→ Task directions
Each time a line of the listing holds "صداهای", copy that line.

###

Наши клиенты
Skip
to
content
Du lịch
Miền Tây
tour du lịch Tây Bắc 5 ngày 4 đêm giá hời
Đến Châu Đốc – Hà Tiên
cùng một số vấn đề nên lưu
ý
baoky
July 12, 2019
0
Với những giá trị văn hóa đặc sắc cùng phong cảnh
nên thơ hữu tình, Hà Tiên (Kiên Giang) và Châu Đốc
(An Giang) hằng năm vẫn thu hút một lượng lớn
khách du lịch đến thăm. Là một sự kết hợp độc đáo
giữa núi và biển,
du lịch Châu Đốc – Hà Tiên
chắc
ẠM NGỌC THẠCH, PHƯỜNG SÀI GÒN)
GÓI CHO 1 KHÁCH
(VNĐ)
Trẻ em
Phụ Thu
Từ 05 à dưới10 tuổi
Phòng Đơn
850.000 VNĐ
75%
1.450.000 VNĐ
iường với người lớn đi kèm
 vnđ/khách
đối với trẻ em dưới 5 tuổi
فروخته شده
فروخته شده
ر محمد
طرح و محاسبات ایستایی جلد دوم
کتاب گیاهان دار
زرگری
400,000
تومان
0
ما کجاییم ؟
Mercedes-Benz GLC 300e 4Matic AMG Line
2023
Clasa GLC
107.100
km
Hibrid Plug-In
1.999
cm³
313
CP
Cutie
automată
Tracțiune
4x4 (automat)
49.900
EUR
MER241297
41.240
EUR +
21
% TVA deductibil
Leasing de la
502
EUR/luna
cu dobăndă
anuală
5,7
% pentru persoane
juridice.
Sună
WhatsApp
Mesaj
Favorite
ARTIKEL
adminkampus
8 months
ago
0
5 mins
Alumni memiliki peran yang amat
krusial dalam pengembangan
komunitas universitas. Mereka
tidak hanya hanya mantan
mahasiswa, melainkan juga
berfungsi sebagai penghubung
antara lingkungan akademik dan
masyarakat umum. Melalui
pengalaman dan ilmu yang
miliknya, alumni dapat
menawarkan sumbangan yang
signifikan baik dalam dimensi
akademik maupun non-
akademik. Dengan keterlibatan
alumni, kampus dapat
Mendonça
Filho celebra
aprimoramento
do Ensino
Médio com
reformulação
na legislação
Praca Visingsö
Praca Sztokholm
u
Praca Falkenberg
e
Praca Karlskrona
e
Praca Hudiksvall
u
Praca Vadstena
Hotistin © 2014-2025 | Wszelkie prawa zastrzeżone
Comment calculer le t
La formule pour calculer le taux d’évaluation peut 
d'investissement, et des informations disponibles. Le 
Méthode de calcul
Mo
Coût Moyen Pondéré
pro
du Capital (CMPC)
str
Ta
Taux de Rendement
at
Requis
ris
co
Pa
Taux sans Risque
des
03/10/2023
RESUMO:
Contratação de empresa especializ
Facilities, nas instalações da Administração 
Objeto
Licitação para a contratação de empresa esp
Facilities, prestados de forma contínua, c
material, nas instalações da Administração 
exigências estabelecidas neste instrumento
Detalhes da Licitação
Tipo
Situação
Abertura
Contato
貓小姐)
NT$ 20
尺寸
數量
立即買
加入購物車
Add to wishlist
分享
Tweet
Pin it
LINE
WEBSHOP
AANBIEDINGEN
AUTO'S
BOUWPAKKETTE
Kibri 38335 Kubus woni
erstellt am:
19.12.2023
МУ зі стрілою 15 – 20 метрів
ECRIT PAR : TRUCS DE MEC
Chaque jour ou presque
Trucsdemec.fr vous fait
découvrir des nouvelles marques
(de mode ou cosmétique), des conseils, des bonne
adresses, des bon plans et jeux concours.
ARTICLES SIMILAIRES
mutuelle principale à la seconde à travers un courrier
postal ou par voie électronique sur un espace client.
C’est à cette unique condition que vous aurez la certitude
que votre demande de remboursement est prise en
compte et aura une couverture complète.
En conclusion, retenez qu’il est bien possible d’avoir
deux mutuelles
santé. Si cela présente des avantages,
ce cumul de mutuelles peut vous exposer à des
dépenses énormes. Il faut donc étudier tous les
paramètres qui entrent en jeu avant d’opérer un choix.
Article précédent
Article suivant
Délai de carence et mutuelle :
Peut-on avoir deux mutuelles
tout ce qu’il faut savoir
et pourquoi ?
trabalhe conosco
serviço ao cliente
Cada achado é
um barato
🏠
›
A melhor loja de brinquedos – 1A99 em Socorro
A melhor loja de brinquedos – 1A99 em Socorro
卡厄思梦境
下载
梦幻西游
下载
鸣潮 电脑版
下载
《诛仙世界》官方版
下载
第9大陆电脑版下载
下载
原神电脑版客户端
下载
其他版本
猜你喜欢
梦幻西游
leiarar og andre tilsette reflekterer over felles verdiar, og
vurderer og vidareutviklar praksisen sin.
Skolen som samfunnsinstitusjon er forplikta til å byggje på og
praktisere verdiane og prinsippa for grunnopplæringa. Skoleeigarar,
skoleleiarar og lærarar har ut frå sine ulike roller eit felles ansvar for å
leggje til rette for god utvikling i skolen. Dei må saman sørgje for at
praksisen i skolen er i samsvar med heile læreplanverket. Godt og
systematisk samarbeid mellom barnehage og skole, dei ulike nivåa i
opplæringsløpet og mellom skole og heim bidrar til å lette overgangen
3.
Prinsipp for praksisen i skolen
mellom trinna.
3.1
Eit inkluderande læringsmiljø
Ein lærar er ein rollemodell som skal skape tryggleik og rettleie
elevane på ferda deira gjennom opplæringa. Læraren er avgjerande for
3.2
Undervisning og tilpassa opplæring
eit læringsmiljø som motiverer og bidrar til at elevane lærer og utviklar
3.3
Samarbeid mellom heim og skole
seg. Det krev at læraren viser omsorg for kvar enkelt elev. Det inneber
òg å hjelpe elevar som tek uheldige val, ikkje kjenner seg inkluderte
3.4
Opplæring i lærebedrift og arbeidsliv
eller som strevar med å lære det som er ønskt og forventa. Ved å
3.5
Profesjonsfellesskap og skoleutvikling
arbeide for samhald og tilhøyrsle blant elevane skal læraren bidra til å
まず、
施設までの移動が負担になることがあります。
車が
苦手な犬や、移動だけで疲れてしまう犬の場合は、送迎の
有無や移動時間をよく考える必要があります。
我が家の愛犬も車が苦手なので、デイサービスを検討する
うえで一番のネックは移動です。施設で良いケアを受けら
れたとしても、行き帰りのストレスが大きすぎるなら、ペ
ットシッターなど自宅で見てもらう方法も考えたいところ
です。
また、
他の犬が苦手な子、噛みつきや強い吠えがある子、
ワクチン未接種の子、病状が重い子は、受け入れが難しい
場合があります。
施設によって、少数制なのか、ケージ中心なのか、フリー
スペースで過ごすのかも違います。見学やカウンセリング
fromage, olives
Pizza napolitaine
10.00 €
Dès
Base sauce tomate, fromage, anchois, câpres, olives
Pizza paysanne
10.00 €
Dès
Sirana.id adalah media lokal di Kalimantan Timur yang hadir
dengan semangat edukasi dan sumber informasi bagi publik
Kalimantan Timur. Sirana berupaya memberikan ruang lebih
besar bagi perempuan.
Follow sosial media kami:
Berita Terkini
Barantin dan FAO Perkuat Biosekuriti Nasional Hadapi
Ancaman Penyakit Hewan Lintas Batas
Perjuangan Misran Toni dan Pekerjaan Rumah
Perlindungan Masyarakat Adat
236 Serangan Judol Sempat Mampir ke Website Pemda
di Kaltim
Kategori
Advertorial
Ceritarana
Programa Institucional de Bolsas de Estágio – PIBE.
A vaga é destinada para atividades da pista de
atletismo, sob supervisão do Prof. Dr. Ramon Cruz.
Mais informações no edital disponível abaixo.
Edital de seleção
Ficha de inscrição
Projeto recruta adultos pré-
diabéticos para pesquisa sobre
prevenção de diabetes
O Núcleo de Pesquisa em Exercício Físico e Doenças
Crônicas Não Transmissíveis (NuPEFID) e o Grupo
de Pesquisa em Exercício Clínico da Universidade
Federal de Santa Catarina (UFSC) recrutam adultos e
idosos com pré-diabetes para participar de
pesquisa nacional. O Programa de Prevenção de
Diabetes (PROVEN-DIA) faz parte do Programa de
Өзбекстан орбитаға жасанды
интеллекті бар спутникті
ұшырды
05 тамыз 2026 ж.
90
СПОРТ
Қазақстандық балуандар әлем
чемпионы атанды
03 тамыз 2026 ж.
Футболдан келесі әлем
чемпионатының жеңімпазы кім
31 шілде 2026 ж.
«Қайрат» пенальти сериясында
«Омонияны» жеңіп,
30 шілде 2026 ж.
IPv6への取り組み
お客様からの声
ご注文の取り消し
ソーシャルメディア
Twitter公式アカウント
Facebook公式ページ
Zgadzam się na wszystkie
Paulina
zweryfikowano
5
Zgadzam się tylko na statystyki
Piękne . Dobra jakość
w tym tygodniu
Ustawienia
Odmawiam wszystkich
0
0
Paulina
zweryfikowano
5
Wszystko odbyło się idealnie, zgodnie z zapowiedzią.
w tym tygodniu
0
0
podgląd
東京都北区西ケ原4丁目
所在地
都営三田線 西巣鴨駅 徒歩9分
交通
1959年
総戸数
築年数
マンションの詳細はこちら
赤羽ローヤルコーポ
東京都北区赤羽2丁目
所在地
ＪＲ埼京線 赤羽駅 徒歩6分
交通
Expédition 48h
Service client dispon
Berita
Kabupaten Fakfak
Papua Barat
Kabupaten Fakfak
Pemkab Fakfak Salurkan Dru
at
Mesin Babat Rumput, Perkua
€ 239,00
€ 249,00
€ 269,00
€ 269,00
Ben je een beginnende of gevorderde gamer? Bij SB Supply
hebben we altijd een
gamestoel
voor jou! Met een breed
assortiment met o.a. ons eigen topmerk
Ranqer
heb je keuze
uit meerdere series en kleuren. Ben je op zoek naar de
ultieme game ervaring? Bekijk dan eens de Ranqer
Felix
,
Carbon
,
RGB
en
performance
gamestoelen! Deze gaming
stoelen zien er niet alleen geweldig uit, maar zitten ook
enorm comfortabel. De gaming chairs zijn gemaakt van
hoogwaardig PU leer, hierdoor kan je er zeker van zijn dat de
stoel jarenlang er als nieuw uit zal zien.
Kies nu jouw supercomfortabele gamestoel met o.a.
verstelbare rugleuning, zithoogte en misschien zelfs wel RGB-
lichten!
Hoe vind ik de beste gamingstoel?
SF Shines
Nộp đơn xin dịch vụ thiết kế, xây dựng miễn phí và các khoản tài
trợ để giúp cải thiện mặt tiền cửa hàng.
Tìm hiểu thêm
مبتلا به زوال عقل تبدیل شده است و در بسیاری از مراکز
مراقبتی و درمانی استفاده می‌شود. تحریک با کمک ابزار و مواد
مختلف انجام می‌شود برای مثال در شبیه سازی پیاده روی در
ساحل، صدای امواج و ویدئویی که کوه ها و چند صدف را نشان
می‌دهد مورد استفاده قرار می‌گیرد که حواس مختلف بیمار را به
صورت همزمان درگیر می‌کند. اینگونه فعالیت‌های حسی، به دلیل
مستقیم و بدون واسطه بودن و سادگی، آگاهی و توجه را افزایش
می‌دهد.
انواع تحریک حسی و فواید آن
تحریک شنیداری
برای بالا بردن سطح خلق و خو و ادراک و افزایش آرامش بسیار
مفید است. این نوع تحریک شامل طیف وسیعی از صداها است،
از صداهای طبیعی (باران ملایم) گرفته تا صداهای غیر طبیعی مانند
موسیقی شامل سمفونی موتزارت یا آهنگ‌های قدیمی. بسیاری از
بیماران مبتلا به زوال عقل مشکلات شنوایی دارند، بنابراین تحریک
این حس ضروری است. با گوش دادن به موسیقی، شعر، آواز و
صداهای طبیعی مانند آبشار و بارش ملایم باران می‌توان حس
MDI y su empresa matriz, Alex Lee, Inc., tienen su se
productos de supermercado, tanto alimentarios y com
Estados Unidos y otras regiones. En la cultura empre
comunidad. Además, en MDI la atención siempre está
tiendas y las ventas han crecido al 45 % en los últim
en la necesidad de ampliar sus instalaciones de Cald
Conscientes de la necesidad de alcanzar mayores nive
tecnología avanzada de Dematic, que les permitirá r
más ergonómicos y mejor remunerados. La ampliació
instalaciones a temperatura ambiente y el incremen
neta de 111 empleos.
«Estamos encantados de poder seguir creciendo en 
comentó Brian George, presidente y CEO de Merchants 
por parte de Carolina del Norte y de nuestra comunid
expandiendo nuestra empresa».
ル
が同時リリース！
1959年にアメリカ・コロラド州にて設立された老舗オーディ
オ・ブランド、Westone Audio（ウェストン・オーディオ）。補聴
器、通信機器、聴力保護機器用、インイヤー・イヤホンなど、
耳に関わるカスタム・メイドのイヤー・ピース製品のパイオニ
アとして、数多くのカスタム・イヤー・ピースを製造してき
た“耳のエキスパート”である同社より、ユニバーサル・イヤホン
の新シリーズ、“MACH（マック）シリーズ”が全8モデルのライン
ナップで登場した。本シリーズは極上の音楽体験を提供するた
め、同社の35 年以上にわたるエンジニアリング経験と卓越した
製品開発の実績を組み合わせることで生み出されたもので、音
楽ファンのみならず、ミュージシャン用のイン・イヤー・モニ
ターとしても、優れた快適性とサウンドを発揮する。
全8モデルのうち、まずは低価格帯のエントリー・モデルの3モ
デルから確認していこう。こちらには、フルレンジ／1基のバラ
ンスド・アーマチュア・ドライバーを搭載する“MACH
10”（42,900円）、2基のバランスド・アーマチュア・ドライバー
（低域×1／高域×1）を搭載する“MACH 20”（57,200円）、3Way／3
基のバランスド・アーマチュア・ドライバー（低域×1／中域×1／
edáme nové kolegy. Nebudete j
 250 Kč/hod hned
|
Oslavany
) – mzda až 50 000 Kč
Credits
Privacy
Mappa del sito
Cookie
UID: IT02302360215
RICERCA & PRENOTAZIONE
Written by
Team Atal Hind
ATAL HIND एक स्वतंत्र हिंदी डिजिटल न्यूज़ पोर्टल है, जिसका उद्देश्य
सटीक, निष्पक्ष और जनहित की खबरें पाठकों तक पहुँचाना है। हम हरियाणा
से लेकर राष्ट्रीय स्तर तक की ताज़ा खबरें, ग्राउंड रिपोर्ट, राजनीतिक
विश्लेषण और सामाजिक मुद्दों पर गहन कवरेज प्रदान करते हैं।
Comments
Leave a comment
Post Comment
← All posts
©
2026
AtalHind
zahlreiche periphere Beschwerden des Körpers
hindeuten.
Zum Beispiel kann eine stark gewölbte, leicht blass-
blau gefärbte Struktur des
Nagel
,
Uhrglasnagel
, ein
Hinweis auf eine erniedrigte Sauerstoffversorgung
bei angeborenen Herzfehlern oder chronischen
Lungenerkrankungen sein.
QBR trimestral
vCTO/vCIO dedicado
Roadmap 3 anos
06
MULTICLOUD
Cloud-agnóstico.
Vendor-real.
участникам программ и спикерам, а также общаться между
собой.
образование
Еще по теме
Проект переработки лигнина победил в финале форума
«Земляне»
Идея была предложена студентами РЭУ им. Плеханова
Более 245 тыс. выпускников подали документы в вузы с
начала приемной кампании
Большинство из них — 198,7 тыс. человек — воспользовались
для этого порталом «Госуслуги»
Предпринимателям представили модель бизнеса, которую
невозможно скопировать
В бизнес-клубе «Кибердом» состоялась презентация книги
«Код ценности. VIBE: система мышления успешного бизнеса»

###

→ Reply to the task
از صداهای طبیعی (باران ملایم) گرفته تا صداهای غیر طبیعی مانند
صداهای طبیعی مانند آبشار و بارش ملایم باران می‌توان حس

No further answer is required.